I agree. My original wording was too restrictive, so let me try again:
I think pushing the frontier past 2024 levels is going to require more and more input from the previous generation’s LLMs. These could be open- or closed-source (the closed-source ones will probably continue to be better), but the bottleneck is likely to shift from “scraping and storing lots of data” to “running lots of inference to generate high-quality tokens.” This will change the balance to be easier for some players, harder for others. I don’t think that change in balance is perfectly aligned with frontier labs.
Yep, that makes sense to me.
One tiny point—I think the phrase “synthetic data” arguably breaks down at some point. “Synthetic data” sounds to me like, “we’re generating fake data made to come from a similar distribution to ‘real data’.” But I assume that a lot of the data we’ll get with inference will be things more like straightforward reasoning.
For example, we get O1 to solve a bunch of not-yet-recorded mathematical lemmas, then train the next model on those. Technically this is “synthetic data”, but I don’t see why this data is fundamentally different than similar mathematics that humans do. This data is typically the synthesis or distillation of much longer search and reasoning processes.
As such, it seems very sensible to me to expect “synthetic data” to be a major deal.
Would there have to be human vetting to check that O1’s solutions are correct? The practicality of that would depend on the scale, but you don’t want to end up with a blurry JPEG of a blurry JPEG of the internet.

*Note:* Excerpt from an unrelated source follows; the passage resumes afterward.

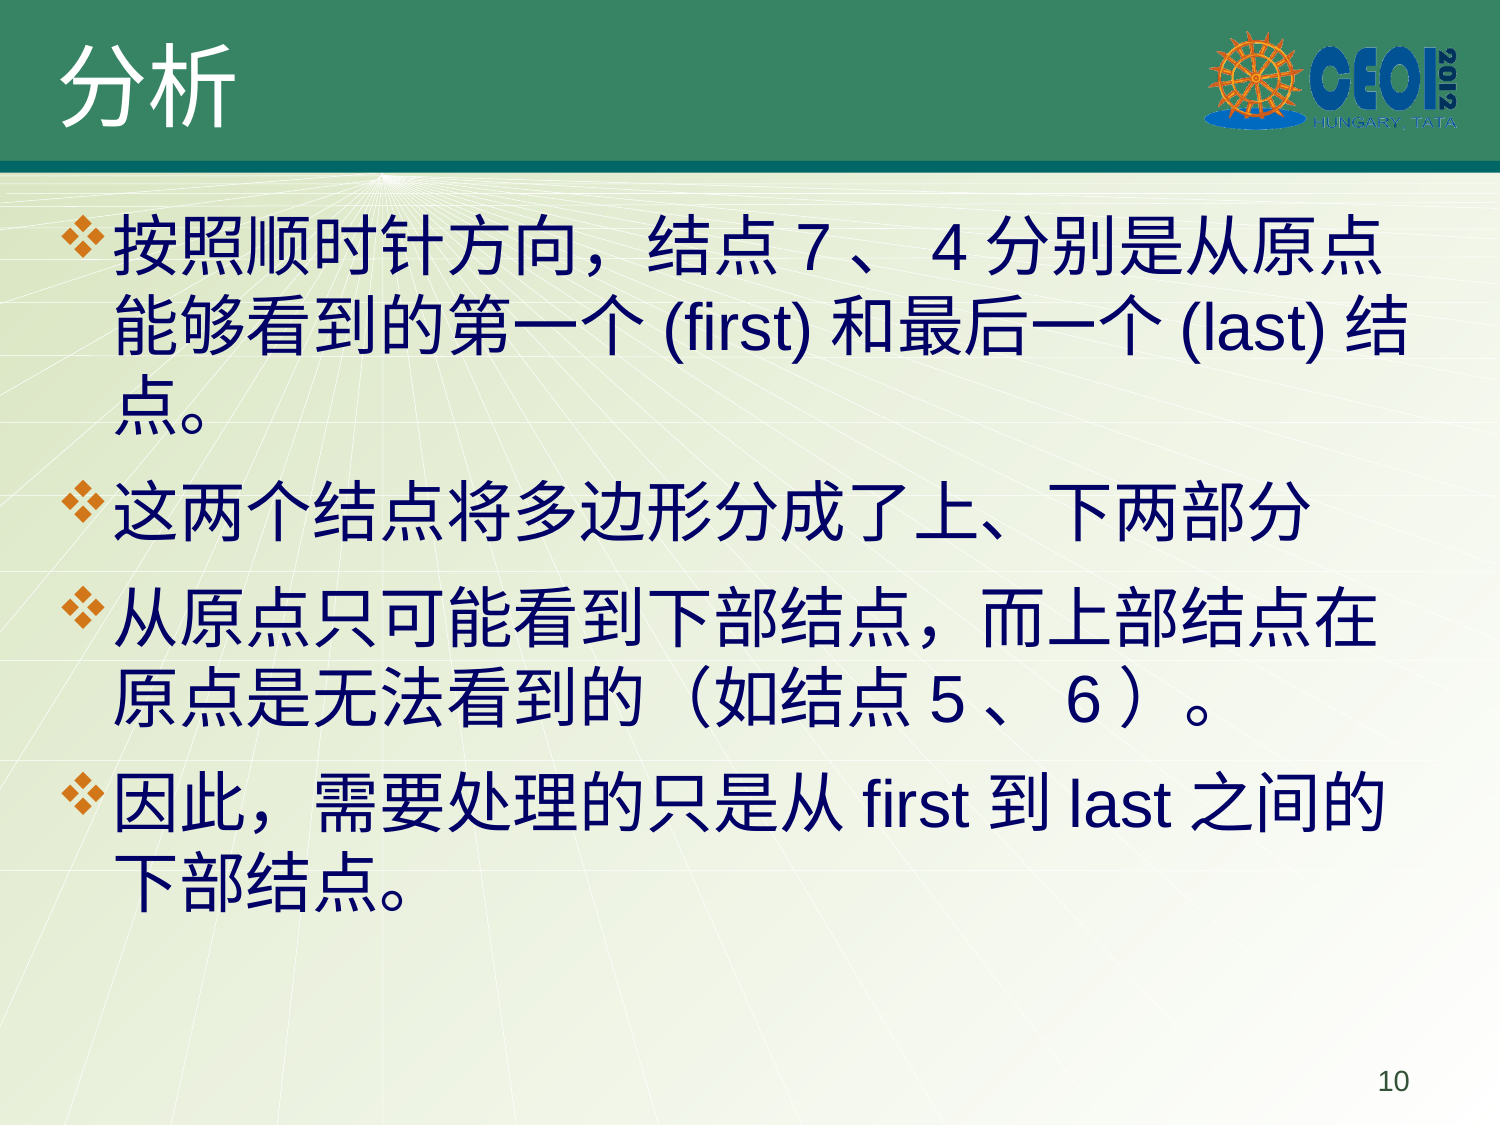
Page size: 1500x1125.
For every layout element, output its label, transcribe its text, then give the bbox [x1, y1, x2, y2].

For mathematical lemmas you can formalize them in a language like Lean to automatically check correctness. So access to ground truth is even clearer than for programming, the main issue is probably finding a lot of sane formalized things to prove that the system is capable of proving.
Another interesting take-away to me—I didn’t realize that Microsoft was doing much training of it’s own. It makes a lot of sense that they’d want their own teams making their own models, in part to hedge around OpenAI.
I’m curious what their strategy will be in the next few years.
It looks like recursive self-improvement is here for the base case, at least. It will be interesting to see if anyone uses solely Phi-4 to pretrain a more capable model.